Ringkasan editorial dan detail perubahan yang tercatat.Detail perubahan
-
Catatan perubahan terperinci saat ini tersedia dalam bahasa Inggris.
Perbandingan lengkap tidak tersedia — tidak ada cuplikan sebelumnya yang diarsipkan untuk revisi ini.
Diperbarui 6 Agu 2026.
Ringkasan editorial dan detail perubahan yang tercatat.Detail perubahan
-
Catatan perubahan terperinci saat ini tersedia dalam bahasa Inggris.
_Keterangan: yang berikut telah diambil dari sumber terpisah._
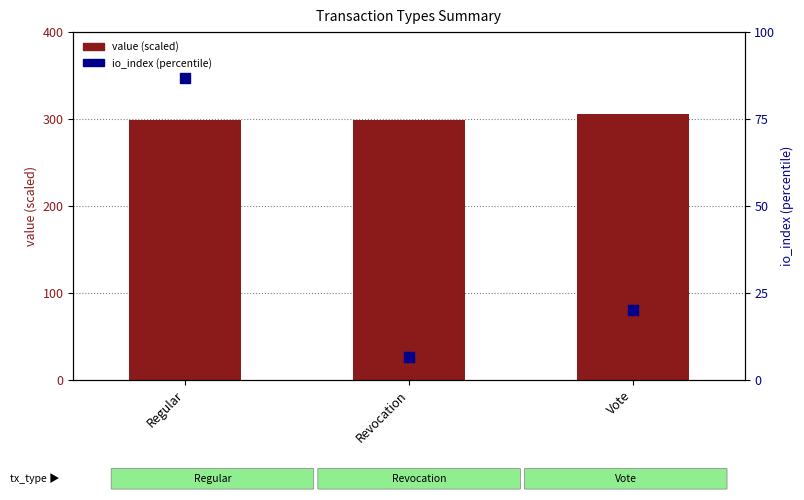

What is the total value across all series at Vote?

325.3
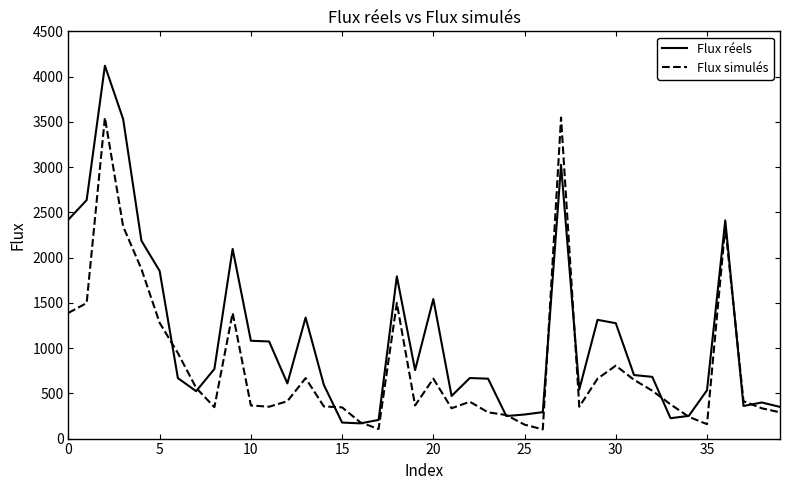

What is the highest value of the Flux réels series?

4120.0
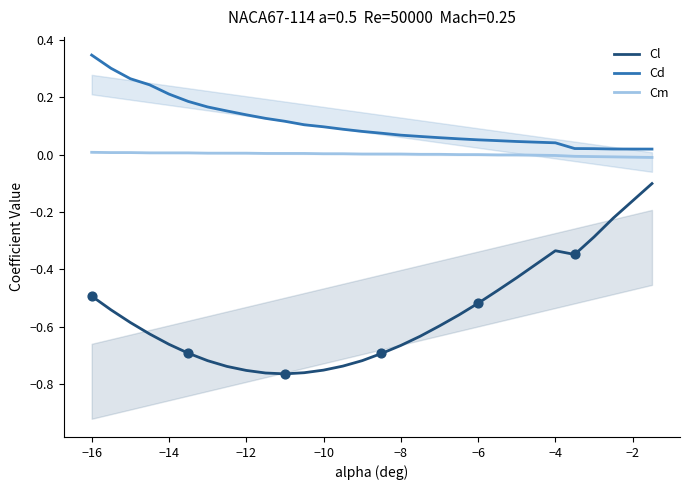

Which series has the largest total across all categories?

Cd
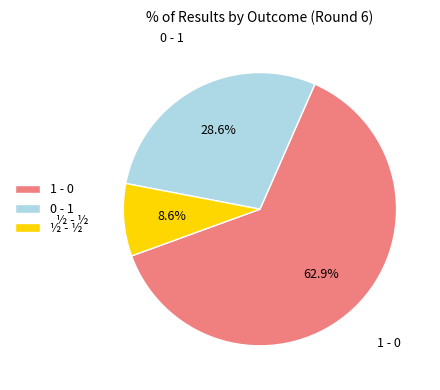

To the nearest percent, what is the average slice percentage?

33%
Perbandingan lengkap tidak tersedia — tidak ada cuplikan sebelumnya yang diarsipkan untuk revisi ini.
Diperbarui 6 Agu 2026.
Ringkasan editorial dan detail perubahan yang tercatat.Detail perubahan
-
Catatan perubahan terperinci saat ini tersedia dalam bahasa Inggris.
Perbandingan lengkap tidak tersedia — tidak ada cuplikan sebelumnya yang diarsipkan untuk revisi ini.
Diperbarui 6 Agu 2026.
Ringkasan editorial dan detail perubahan yang tercatat.Detail perubahan
-
Catatan perubahan terperinci saat ini tersedia dalam bahasa Inggris.
Perbandingan lengkap tidak tersedia — tidak ada cuplikan sebelumnya yang diarsipkan untuk revisi ini.
Diperbarui 6 Agu 2026.
Ringkasan editorial dan detail perubahan yang tercatat.Detail perubahan
-
Catatan perubahan terperinci saat ini tersedia dalam bahasa Inggris.
Perbandingan lengkap tidak tersedia — tidak ada cuplikan sebelumnya yang diarsipkan untuk revisi ini.
Diperbarui 17 Jul 2026.
Ringkasan editorial dan detail perubahan yang tercatat.Detail perubahan
-
Catatan perubahan terperinci saat ini tersedia dalam bahasa Inggris.
Perbandingan lengkap tidak tersedia — tidak ada cuplikan sebelumnya yang diarsipkan untuk revisi ini.
Try it live
This is a real endpoint on this site — not a simulation.
Hit it from the button, open it in a new tab, or
curl -i it from your terminal, and the server answers with the actual status code this article is about.